**** GIVEN RECORDS
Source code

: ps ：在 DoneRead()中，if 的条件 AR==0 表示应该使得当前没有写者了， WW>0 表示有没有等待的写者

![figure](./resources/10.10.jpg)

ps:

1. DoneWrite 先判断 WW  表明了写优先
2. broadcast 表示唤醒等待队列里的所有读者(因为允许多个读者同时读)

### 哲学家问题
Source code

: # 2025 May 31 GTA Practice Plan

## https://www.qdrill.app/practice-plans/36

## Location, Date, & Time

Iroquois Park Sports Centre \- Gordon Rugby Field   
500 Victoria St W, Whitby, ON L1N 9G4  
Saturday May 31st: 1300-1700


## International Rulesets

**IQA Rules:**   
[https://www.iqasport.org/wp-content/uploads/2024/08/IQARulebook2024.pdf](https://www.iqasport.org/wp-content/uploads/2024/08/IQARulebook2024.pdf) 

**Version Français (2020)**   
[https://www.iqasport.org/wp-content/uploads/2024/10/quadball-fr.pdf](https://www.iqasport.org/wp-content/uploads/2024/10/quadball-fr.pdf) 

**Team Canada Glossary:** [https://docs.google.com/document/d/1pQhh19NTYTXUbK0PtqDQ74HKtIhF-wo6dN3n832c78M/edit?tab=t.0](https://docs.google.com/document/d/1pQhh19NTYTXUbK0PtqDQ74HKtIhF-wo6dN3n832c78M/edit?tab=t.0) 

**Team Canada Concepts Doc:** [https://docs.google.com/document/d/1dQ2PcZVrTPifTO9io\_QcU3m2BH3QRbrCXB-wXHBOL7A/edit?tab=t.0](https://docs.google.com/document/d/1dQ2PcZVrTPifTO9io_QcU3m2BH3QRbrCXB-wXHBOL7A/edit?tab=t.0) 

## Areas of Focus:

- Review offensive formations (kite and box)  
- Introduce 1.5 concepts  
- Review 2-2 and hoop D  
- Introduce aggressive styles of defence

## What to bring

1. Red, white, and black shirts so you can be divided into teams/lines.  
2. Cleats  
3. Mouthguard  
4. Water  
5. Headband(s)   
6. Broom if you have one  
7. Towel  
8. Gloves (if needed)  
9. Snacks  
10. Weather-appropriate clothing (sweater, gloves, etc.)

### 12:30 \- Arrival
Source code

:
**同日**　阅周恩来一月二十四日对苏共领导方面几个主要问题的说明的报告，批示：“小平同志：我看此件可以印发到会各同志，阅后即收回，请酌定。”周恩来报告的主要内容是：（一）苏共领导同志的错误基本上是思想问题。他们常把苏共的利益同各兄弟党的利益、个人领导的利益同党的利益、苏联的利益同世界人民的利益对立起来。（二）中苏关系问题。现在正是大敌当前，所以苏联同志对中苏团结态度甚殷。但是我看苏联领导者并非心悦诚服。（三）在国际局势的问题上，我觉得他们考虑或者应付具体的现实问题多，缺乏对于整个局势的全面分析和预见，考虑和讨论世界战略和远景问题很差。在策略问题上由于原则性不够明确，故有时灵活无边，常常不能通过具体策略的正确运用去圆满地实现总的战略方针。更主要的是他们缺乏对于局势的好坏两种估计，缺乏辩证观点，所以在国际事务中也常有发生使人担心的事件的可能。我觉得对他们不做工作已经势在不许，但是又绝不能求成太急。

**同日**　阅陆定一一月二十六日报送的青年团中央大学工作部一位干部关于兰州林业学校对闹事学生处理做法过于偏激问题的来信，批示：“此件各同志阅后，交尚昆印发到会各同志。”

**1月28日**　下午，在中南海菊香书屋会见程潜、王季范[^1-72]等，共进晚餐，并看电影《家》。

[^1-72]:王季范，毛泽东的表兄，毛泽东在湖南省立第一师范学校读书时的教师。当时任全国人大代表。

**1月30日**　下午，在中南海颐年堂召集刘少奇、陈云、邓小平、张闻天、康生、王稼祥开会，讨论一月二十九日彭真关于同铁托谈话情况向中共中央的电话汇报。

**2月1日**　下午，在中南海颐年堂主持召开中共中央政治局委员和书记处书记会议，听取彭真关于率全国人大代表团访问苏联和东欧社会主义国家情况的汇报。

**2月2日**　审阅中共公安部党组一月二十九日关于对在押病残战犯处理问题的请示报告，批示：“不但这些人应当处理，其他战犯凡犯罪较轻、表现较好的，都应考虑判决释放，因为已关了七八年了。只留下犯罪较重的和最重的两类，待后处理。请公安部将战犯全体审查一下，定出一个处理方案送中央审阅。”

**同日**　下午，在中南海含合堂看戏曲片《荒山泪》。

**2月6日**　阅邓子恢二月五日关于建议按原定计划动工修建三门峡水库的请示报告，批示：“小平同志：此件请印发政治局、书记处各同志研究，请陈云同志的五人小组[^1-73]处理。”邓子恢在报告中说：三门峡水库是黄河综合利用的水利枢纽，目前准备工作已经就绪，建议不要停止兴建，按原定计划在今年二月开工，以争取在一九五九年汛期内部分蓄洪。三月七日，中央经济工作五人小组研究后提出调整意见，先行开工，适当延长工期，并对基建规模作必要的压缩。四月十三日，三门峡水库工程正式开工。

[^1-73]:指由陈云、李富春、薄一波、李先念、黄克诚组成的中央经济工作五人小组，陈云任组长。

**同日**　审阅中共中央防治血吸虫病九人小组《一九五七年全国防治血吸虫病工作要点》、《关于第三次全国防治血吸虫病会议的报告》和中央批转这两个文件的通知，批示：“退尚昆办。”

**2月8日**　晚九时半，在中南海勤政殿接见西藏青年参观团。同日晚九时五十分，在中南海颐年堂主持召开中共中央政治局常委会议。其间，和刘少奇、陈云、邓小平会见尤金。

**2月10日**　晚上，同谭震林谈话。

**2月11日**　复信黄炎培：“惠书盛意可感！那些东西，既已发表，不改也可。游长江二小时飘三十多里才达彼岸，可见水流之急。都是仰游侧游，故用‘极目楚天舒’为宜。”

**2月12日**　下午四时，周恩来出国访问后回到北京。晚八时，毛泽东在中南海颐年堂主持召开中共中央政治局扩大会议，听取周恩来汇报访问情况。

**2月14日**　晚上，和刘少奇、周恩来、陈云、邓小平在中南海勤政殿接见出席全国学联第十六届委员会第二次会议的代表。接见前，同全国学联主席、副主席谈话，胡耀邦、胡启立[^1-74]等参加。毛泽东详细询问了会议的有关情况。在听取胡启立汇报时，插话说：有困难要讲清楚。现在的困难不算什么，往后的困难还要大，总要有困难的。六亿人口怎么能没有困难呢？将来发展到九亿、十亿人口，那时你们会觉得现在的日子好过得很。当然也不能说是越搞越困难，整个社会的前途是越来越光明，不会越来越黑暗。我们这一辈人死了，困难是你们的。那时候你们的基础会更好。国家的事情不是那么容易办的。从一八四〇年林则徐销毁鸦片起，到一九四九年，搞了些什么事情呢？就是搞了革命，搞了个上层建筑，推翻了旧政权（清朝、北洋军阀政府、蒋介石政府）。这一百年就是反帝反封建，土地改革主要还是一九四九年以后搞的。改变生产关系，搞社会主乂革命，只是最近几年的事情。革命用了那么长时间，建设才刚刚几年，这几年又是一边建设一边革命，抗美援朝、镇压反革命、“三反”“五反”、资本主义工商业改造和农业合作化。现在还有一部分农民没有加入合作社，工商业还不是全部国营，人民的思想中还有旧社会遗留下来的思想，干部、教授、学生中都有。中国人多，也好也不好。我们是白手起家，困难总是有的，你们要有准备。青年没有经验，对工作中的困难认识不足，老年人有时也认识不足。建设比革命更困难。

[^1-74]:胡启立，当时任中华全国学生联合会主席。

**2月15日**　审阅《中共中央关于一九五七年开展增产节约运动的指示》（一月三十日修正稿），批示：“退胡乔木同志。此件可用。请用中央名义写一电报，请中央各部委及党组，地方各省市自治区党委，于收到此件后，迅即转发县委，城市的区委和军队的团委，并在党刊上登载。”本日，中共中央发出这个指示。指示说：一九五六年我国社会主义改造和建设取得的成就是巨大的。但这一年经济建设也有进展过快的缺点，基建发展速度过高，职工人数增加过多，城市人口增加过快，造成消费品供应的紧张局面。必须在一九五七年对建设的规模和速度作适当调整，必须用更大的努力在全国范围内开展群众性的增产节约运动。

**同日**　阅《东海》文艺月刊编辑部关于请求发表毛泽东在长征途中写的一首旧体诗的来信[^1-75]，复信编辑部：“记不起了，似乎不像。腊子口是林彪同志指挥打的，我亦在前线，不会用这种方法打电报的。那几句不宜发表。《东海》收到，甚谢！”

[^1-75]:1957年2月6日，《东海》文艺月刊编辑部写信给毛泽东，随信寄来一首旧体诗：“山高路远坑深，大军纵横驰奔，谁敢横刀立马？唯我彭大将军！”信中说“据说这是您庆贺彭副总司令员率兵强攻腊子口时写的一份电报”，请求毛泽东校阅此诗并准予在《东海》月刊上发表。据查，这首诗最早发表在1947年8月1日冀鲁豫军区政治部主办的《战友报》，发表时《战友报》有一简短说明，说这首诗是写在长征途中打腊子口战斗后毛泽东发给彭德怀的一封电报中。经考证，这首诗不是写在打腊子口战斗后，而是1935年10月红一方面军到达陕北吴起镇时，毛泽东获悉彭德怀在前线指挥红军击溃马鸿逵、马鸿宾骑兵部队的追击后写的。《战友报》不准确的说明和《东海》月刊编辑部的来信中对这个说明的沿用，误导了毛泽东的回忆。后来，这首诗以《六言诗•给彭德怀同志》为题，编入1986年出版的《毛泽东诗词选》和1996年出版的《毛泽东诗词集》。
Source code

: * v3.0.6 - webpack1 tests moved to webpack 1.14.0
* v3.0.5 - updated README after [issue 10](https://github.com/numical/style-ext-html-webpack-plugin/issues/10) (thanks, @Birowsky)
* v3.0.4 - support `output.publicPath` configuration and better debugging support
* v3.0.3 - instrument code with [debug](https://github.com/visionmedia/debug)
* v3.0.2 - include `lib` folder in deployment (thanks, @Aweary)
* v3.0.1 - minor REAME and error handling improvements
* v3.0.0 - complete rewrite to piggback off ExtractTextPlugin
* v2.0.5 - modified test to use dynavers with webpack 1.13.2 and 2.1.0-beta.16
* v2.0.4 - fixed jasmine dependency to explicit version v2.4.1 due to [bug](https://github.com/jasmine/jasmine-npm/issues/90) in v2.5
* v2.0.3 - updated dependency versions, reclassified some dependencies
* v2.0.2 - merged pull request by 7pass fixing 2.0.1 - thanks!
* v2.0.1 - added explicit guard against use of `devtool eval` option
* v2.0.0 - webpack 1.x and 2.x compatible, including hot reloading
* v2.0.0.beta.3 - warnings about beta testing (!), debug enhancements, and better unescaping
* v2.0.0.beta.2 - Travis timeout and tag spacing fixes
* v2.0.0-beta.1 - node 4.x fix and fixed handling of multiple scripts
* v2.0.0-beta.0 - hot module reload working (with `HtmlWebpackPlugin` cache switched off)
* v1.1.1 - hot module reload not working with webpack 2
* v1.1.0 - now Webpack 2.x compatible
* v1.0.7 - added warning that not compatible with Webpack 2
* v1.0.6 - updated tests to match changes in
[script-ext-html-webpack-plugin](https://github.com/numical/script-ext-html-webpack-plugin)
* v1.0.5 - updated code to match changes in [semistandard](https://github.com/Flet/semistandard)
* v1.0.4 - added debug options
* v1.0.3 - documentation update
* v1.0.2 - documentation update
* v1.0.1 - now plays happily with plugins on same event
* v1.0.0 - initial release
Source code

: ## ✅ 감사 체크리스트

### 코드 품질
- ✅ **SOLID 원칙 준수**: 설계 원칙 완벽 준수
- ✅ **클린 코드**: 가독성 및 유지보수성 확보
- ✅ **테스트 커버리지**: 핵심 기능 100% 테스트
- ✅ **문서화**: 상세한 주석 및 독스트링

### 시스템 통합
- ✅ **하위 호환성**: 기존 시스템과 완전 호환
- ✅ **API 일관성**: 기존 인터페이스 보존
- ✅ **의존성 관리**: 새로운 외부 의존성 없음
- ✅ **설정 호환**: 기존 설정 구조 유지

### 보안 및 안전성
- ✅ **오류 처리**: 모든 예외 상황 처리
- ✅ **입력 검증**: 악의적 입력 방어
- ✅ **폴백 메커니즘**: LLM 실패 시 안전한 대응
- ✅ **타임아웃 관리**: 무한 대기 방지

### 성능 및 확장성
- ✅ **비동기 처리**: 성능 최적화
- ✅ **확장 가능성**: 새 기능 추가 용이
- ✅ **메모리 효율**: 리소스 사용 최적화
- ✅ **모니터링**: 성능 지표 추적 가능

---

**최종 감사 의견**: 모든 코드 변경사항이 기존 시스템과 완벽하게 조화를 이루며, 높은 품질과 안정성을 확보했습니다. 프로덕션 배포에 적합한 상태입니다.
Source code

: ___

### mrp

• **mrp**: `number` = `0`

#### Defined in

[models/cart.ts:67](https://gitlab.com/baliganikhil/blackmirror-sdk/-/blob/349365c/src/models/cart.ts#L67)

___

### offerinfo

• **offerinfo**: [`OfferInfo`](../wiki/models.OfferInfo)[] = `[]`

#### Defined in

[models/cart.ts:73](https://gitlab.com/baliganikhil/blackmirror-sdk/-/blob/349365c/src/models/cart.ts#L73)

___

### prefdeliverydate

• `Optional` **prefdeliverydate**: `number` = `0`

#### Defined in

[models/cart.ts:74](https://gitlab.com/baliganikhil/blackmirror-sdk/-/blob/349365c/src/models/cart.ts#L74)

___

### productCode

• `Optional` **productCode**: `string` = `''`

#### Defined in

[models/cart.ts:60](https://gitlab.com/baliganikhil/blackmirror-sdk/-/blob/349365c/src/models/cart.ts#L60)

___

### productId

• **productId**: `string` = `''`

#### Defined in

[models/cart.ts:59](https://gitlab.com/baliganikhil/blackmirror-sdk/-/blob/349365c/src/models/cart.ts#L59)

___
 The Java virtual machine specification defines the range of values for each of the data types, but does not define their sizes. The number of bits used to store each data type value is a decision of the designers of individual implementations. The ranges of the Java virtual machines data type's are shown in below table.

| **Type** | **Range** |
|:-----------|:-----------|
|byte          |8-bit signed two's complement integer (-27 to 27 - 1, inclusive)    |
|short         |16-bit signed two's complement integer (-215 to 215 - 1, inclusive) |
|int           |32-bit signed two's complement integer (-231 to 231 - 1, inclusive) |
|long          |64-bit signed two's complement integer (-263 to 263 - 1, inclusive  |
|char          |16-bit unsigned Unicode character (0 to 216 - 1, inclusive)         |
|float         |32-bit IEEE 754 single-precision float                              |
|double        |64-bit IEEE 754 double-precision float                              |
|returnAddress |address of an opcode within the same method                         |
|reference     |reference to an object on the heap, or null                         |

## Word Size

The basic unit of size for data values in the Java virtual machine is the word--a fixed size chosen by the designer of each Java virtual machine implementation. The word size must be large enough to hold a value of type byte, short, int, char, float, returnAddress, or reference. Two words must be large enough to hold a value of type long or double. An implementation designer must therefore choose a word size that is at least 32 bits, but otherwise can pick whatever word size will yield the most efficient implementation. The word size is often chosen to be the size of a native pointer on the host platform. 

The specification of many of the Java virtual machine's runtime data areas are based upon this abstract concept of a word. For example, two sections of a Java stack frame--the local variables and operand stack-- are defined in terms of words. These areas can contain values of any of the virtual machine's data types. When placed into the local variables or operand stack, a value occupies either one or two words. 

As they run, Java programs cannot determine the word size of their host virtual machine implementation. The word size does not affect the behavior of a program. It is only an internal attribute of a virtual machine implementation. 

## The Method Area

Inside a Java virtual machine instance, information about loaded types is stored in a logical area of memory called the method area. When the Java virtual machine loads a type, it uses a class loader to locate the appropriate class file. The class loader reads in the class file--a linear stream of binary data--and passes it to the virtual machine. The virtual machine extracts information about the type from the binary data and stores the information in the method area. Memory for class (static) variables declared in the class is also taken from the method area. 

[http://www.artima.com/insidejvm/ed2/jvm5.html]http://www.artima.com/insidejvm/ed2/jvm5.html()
********
== YOUR OBJECTIVE ==
Among the lines above, which ones include the word "float"? Copy them.

== EXERCISE OUTPUT ==
|float         |32-bit IEEE 754 single-precision float                              |
|double        |64-bit IEEE 754 double-precision float                              |
The basic unit of size for data values in the Java virtual machine is the word--a fixed size chosen by the designer of each Java virtual machine implementation. The word size must be large enough to hold a value of type byte, short, int, char, float, returnAddress, or reference. Two words must be large enough to hold a value of type long or double. An implementation designer must therefore choose a word size that is at least 32 bits, but otherwise can pick whatever word size will yield the most efficient implementation. The word size is often chosen to be the size of a native pointer on the host platform. 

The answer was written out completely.